:: Exercise data ::

=====

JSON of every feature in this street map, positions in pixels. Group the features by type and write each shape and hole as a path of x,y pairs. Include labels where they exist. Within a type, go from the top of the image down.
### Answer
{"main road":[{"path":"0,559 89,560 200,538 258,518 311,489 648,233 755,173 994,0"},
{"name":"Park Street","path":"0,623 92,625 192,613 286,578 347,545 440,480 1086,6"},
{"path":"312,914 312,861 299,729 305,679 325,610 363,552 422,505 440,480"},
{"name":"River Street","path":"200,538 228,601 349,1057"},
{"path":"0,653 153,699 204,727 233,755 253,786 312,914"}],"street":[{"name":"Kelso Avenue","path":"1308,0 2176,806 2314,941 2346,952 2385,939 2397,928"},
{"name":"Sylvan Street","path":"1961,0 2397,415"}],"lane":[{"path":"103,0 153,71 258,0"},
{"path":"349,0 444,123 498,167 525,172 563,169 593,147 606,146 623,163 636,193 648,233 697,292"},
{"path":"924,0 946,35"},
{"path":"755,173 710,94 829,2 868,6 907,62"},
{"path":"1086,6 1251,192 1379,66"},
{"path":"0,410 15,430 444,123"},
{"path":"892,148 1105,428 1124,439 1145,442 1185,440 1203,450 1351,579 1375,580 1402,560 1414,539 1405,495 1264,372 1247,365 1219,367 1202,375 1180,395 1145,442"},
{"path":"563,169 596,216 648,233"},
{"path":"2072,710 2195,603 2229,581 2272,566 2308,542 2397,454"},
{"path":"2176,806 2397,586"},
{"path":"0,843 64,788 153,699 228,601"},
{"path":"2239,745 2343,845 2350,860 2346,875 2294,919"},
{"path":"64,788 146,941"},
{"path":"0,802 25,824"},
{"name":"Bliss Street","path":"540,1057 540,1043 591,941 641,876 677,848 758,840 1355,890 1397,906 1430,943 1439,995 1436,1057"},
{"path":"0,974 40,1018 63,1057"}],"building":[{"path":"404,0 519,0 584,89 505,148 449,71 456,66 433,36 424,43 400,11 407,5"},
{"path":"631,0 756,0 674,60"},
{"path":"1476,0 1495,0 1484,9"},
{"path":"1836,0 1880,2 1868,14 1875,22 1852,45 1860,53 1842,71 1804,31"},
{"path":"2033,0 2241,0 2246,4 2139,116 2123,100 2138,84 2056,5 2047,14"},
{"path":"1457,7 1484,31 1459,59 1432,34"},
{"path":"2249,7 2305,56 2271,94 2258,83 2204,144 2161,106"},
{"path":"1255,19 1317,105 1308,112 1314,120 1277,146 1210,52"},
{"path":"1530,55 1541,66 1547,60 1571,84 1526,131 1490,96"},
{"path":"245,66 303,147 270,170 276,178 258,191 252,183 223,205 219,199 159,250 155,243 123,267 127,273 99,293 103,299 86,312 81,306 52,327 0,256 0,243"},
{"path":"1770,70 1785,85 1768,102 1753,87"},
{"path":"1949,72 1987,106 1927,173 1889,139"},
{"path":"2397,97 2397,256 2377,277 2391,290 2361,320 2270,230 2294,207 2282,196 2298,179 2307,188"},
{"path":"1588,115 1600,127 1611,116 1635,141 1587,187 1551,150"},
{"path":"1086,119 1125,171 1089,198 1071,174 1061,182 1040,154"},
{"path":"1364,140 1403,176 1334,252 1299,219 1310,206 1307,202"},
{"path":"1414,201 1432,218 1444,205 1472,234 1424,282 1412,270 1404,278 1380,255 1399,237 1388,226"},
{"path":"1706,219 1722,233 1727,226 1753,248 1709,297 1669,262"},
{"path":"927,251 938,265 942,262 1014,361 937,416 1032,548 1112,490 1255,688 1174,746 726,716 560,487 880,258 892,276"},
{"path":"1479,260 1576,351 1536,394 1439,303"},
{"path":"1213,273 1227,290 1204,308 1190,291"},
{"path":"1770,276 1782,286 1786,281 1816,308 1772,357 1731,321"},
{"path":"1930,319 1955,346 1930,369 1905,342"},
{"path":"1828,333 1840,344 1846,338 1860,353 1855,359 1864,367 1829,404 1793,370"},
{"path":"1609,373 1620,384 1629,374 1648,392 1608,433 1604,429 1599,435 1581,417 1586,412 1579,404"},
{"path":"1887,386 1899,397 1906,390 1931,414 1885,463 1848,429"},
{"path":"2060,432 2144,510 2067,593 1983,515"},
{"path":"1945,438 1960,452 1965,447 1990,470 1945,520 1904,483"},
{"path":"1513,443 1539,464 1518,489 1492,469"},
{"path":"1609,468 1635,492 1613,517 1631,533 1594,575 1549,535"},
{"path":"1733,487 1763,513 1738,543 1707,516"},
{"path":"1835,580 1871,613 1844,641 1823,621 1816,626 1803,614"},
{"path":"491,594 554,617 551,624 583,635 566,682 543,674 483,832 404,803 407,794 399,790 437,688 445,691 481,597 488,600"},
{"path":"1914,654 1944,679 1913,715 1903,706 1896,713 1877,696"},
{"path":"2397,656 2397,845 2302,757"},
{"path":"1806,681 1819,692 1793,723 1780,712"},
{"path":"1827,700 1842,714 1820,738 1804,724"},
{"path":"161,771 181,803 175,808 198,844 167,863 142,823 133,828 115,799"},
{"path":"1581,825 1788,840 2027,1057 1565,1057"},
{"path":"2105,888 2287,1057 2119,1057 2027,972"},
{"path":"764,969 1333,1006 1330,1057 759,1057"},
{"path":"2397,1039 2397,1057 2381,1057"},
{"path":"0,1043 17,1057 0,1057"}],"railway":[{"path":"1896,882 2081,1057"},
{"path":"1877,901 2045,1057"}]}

=====

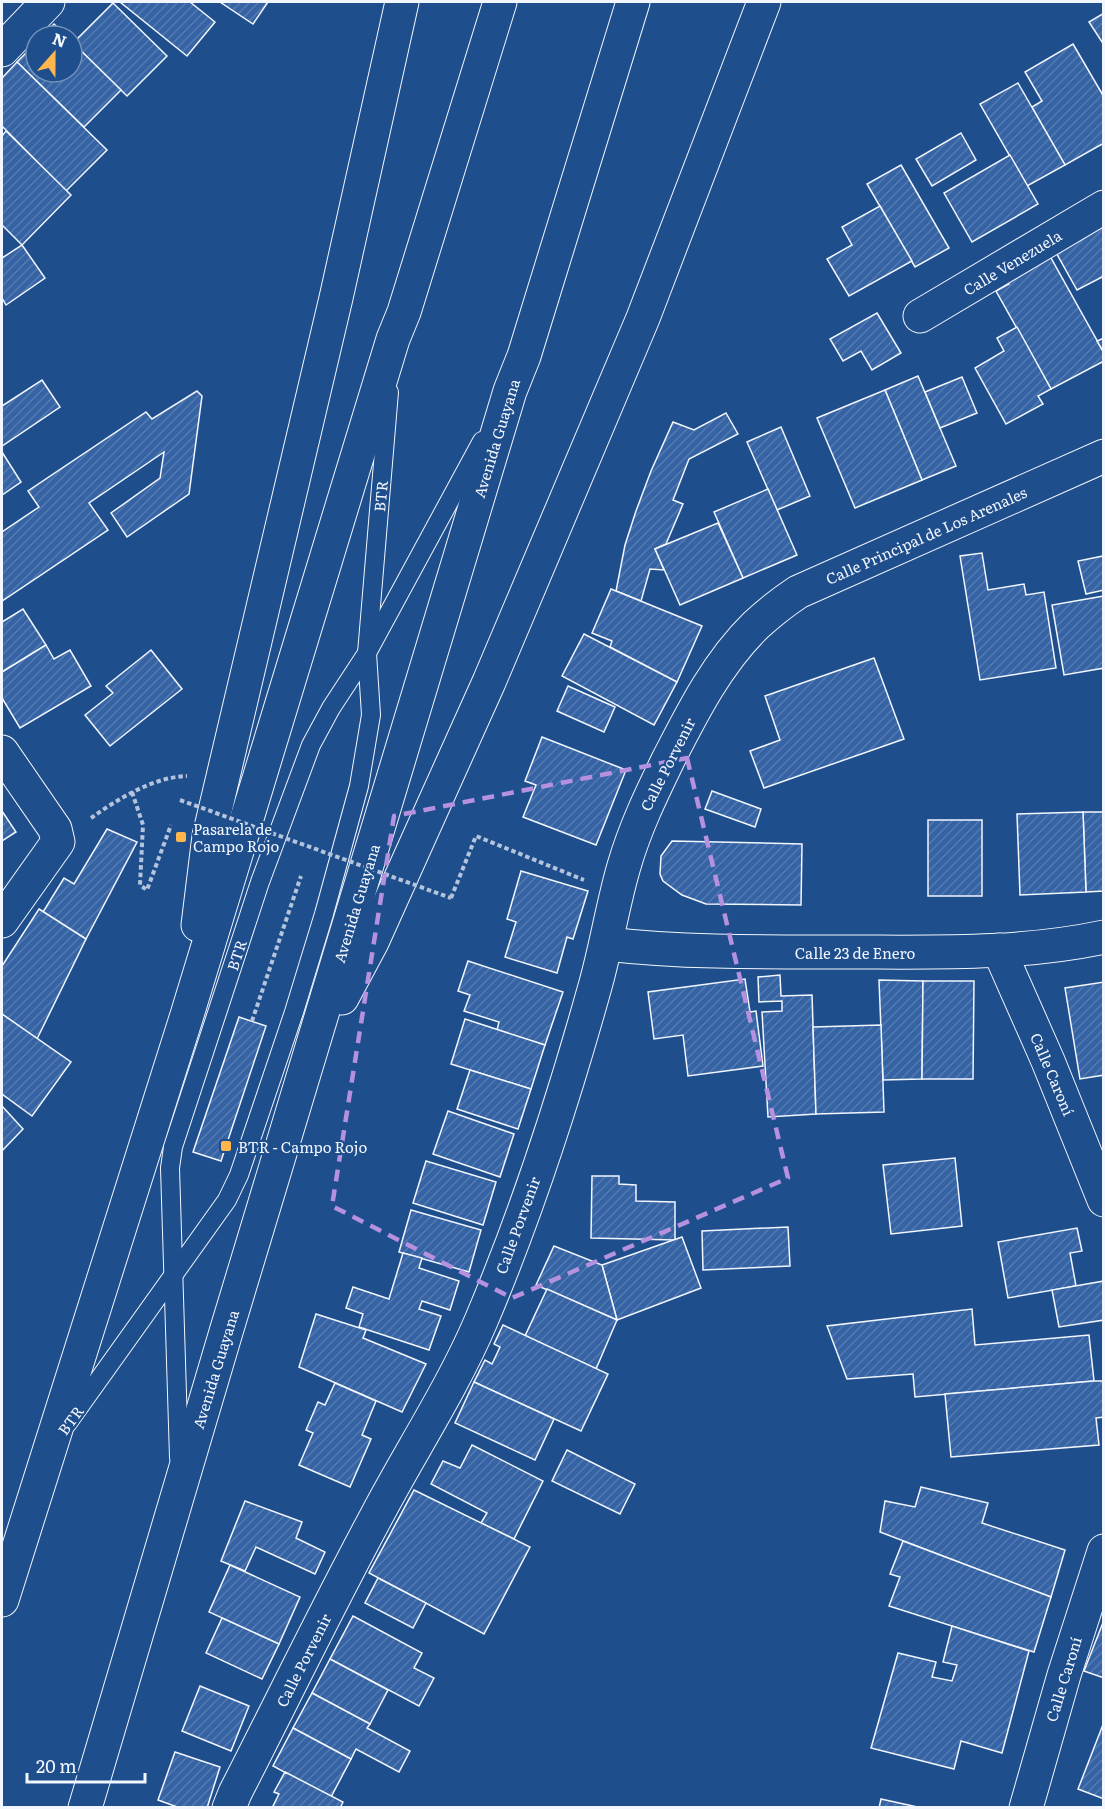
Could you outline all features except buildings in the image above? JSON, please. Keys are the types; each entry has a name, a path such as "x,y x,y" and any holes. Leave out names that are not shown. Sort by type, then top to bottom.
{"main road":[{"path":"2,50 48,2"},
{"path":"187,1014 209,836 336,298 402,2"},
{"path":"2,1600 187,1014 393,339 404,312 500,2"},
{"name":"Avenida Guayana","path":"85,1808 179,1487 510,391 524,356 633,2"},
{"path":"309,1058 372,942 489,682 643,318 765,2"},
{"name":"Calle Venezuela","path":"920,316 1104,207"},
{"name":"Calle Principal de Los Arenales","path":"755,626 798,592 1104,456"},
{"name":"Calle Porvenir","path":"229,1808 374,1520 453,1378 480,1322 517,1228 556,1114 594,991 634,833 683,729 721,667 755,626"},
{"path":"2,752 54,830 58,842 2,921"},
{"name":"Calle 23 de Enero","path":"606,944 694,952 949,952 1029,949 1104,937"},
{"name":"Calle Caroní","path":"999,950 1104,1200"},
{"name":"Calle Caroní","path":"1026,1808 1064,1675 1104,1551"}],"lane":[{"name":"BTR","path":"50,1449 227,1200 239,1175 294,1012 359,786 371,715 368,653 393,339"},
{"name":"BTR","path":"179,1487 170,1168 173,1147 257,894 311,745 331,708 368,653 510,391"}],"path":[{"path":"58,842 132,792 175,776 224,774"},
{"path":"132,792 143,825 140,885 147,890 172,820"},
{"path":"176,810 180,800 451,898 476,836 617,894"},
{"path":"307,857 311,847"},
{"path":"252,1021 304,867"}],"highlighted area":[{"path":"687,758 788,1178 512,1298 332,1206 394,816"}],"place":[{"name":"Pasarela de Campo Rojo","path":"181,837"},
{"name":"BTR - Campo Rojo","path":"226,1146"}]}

=====

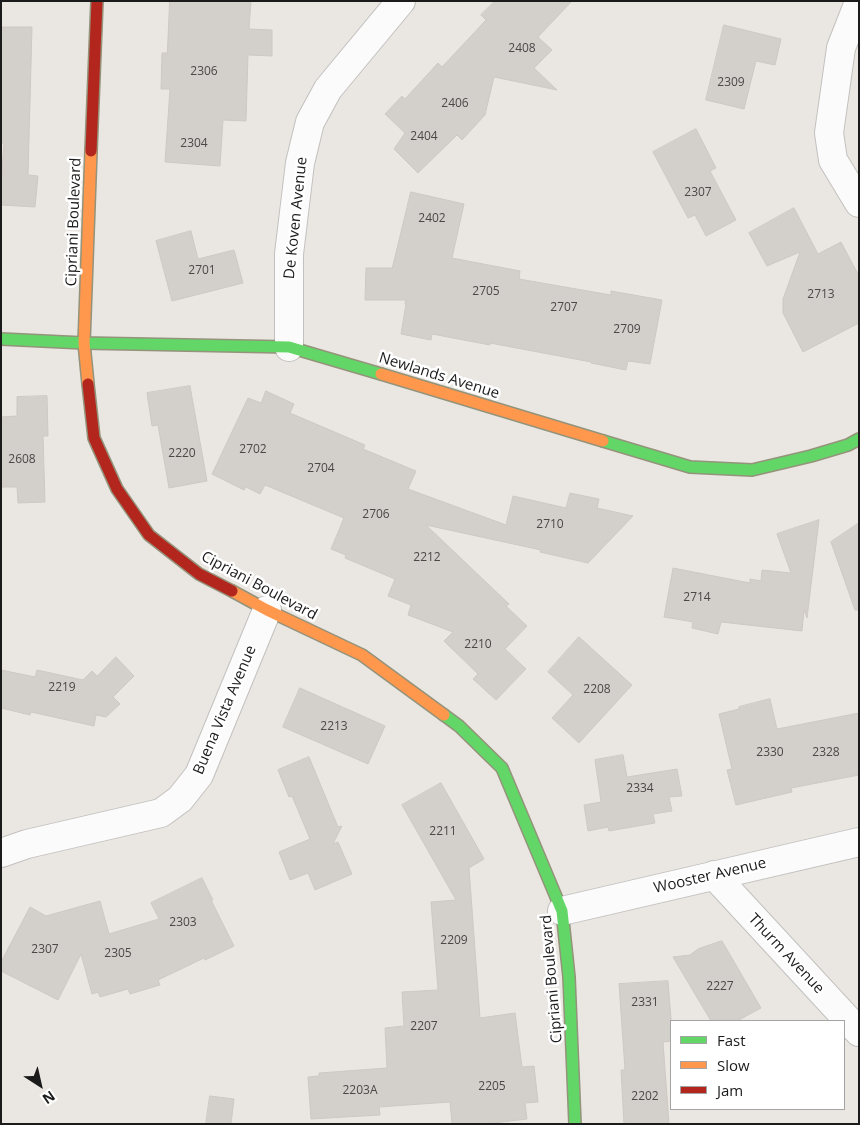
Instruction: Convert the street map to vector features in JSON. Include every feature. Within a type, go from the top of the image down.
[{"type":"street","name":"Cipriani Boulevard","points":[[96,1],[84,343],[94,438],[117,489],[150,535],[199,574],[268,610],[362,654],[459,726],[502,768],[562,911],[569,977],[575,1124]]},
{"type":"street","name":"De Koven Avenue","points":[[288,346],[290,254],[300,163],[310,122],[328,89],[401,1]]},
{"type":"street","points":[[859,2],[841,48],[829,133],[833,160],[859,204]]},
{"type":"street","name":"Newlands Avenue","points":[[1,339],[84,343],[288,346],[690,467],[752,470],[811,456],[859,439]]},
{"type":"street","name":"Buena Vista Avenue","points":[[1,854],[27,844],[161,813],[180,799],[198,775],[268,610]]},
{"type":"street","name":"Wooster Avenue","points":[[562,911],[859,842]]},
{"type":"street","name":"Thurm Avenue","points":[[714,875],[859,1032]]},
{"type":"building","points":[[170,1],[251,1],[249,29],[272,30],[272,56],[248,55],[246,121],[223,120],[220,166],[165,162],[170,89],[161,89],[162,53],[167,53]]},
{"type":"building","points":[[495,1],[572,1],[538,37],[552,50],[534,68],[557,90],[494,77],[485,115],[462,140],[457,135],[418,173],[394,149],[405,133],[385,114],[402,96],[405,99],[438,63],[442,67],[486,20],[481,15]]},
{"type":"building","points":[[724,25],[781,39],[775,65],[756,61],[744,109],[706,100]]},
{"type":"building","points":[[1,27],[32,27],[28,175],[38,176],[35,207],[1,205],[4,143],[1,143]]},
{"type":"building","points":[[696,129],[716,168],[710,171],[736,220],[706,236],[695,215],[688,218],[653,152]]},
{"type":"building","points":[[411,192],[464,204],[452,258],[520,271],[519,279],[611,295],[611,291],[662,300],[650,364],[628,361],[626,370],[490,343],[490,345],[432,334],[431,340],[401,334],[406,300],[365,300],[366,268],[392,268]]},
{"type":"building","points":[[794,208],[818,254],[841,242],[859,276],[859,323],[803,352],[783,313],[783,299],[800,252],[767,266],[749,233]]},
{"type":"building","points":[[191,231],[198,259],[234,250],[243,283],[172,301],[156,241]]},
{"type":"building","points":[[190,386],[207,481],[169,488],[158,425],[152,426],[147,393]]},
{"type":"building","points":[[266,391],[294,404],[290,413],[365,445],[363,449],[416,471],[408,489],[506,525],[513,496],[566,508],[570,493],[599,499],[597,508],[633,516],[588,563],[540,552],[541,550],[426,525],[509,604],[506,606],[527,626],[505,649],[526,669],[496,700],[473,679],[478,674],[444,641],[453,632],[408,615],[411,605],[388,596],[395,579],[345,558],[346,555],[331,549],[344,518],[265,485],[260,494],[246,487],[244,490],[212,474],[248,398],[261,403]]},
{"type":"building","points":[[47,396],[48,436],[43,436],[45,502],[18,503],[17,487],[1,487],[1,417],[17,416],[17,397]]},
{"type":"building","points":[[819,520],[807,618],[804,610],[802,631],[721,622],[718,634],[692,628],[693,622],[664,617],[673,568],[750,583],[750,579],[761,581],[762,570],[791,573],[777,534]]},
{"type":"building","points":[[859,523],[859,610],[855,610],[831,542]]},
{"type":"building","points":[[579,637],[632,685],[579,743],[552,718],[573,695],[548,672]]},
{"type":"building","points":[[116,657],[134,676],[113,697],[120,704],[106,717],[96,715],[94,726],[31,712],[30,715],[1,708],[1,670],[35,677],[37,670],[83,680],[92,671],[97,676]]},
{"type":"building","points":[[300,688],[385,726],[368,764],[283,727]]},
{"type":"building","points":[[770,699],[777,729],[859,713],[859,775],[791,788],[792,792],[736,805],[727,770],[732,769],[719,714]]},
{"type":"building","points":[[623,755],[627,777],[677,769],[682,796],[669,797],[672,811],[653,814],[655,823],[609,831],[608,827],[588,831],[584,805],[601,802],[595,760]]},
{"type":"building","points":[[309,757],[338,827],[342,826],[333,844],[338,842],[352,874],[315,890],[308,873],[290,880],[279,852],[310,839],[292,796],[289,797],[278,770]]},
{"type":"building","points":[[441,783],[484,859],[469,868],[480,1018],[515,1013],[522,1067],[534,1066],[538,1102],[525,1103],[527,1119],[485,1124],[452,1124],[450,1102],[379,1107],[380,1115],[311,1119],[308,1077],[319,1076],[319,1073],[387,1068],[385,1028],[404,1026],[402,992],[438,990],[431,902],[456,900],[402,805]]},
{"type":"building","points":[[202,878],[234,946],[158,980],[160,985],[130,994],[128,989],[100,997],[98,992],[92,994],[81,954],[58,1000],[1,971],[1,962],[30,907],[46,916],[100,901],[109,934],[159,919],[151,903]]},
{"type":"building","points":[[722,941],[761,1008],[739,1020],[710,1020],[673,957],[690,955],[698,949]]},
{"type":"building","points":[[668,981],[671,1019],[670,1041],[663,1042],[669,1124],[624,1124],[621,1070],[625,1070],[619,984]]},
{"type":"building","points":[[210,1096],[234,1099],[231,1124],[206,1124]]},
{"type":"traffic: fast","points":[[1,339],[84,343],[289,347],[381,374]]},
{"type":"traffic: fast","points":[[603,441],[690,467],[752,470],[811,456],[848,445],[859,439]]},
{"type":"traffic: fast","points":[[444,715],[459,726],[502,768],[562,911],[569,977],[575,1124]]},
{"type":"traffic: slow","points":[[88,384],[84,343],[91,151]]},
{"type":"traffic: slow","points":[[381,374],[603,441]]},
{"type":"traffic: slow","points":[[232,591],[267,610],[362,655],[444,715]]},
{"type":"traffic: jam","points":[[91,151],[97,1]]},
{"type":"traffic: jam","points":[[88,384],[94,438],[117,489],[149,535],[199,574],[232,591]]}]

=====

:: Exercise prompt ::
Across the data above, how many lines include the word "main"? Give only the number.

:: Output of the task ::
2